_Source data:_
────────

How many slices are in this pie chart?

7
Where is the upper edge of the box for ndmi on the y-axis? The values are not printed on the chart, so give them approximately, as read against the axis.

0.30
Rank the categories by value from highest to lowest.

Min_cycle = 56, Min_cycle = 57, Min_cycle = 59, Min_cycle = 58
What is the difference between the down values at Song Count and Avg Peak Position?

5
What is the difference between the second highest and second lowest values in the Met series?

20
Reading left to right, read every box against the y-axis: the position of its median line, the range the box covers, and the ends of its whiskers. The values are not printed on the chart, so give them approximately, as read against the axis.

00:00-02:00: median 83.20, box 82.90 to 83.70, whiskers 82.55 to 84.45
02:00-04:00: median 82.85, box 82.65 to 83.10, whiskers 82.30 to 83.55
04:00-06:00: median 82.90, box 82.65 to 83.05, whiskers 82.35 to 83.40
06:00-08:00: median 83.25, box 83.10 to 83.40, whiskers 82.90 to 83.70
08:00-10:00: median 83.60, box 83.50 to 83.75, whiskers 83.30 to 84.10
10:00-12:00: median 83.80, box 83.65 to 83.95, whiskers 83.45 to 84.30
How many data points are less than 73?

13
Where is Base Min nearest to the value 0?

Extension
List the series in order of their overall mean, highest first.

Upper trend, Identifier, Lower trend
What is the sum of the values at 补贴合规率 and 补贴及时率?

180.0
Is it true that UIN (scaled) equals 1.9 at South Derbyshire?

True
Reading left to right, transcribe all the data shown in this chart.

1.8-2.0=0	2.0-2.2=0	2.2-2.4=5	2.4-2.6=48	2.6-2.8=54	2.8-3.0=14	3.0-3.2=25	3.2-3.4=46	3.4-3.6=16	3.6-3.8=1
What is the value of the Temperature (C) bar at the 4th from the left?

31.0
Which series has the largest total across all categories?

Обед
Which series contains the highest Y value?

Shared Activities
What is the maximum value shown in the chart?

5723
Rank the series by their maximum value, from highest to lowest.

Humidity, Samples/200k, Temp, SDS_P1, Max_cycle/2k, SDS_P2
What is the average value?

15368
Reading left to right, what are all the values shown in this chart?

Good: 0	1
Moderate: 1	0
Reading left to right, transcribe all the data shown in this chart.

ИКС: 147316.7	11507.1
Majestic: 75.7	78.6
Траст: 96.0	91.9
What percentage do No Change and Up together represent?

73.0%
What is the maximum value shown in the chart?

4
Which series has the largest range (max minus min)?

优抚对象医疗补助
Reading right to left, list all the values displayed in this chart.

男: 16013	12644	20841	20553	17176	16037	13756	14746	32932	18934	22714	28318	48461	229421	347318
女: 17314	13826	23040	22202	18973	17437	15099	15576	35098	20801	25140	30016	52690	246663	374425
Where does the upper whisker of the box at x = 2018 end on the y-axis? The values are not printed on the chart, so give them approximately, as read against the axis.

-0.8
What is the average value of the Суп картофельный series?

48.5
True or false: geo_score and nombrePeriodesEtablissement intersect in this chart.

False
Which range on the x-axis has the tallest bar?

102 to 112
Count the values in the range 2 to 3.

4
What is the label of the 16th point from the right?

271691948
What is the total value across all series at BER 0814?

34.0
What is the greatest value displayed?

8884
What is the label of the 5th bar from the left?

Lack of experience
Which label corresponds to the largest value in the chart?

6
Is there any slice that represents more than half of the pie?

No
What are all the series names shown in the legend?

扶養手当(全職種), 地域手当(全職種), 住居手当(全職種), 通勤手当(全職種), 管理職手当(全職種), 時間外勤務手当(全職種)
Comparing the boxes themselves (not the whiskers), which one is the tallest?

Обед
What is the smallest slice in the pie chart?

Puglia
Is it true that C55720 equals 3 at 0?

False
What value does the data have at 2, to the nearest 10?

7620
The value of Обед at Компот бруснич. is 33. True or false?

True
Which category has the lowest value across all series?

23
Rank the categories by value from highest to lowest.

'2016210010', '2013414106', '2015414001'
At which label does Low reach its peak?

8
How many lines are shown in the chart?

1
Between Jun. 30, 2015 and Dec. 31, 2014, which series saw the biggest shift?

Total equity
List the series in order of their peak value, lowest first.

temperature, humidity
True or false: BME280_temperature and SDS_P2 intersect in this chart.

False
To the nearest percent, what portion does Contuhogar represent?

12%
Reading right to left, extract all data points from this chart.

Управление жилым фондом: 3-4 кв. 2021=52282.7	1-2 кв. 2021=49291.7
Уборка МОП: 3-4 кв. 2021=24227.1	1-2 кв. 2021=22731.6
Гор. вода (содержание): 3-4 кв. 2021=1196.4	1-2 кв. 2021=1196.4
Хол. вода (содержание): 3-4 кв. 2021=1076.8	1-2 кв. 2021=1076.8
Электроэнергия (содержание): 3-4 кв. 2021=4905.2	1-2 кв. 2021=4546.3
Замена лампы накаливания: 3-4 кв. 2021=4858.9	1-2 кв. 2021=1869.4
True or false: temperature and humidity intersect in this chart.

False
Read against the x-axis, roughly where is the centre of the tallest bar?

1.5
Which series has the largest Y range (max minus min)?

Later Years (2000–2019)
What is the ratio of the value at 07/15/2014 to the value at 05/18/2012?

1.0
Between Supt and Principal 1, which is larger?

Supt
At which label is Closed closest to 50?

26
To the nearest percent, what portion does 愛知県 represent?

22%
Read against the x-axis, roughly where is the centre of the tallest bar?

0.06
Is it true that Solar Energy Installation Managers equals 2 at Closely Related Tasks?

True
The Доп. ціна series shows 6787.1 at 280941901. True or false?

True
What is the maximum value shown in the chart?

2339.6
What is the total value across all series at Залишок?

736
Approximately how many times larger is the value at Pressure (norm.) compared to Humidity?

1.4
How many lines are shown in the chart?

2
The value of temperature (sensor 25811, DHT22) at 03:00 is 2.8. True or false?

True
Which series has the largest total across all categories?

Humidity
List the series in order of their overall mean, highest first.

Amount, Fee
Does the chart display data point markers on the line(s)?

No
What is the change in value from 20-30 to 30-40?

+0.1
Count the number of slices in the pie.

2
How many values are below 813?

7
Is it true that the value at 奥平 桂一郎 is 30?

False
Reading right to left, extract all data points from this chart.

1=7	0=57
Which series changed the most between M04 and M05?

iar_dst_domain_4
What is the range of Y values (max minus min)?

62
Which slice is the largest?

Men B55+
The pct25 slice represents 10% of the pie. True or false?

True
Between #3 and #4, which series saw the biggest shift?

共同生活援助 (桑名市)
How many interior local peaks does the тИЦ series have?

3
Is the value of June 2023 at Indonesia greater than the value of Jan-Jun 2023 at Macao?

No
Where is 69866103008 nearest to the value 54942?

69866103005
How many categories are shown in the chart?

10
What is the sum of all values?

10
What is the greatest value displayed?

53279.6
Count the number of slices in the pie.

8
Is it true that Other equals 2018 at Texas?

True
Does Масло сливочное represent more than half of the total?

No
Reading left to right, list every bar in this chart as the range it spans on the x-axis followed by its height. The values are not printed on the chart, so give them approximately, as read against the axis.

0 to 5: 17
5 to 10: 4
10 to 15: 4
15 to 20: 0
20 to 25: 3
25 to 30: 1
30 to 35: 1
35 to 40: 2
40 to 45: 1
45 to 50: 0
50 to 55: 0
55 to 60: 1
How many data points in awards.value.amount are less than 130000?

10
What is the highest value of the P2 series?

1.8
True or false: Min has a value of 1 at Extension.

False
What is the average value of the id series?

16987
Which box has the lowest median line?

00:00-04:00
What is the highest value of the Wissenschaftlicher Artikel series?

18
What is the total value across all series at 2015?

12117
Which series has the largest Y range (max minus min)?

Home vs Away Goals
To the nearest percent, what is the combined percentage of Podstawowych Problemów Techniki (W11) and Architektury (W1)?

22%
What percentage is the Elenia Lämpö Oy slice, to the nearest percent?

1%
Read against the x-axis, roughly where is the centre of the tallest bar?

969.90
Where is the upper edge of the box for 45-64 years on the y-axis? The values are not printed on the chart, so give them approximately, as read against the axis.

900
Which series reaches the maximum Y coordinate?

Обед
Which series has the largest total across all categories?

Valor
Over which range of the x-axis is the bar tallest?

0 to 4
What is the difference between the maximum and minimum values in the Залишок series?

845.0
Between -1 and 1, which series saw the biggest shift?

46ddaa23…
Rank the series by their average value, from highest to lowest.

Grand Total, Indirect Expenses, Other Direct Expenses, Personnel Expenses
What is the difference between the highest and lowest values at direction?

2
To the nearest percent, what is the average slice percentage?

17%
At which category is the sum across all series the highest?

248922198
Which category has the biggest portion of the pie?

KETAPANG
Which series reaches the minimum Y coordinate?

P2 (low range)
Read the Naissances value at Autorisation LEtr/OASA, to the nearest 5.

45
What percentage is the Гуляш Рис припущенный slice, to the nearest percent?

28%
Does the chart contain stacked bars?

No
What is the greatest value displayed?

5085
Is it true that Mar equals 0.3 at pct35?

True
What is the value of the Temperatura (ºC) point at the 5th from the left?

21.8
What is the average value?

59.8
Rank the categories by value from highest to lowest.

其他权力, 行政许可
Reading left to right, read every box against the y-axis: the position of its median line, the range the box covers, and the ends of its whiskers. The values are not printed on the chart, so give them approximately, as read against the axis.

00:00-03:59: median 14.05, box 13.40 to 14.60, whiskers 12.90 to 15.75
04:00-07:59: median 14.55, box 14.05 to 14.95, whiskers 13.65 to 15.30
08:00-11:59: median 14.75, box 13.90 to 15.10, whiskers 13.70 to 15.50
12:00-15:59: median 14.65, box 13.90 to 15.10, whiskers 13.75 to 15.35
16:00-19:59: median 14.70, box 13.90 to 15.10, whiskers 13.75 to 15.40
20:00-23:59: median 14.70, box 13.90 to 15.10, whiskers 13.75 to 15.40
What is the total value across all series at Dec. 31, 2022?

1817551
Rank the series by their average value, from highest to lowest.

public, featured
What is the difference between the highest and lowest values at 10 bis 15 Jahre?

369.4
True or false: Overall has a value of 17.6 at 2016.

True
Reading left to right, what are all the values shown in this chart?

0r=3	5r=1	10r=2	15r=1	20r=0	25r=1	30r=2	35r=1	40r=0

────────

_What the task requires:_
Copy out the rows word for word, beginning with the line that contains "Humidity, Samples/200k, Temp, SDS_P1, Max_cycle/2k, SDS_P2" and continuing through the line that contains "What is the label of the 5th", with both of those lines included.

_Answer box:_
Humidity, Samples/200k, Temp, SDS_P1, Max_cycle/2k, SDS_P2
What is the average value?

15368
Reading left to right, what are all the values shown in this chart?

Good: 0	1
Moderate: 1	0
Reading left to right, transcribe all the data shown in this chart.

ИКС: 147316.7	11507.1
Majestic: 75.7	78.6
Траст: 96.0	91.9
What percentage do No Change and Up together represent?

73.0%
What is the maximum value shown in the chart?

4
Which series has the largest range (max minus min)?

优抚对象医疗补助
Reading right to left, list all the values displayed in this chart.

男: 16013	12644	20841	20553	17176	16037	13756	14746	32932	18934	22714	28318	48461	229421	347318
女: 17314	13826	23040	22202	18973	17437	15099	15576	35098	20801	25140	30016	52690	246663	374425
Where does the upper whisker of the box at x = 2018 end on the y-axis? The values are not printed on the chart, so give them approximately, as read against the axis.

-0.8
What is the average value of the Суп картофельный series?

48.5
True or false: geo_score and nombrePeriodesEtablissement intersect in this chart.

False
Which range on the x-axis has the tallest bar?

102 to 112
Count the values in the range 2 to 3.

4
What is the label of the 16th point from the right?

271691948
What is the total value across all series at BER 0814?

34.0
What is the greatest value displayed?

8884
What is the label of the 5th bar from the left?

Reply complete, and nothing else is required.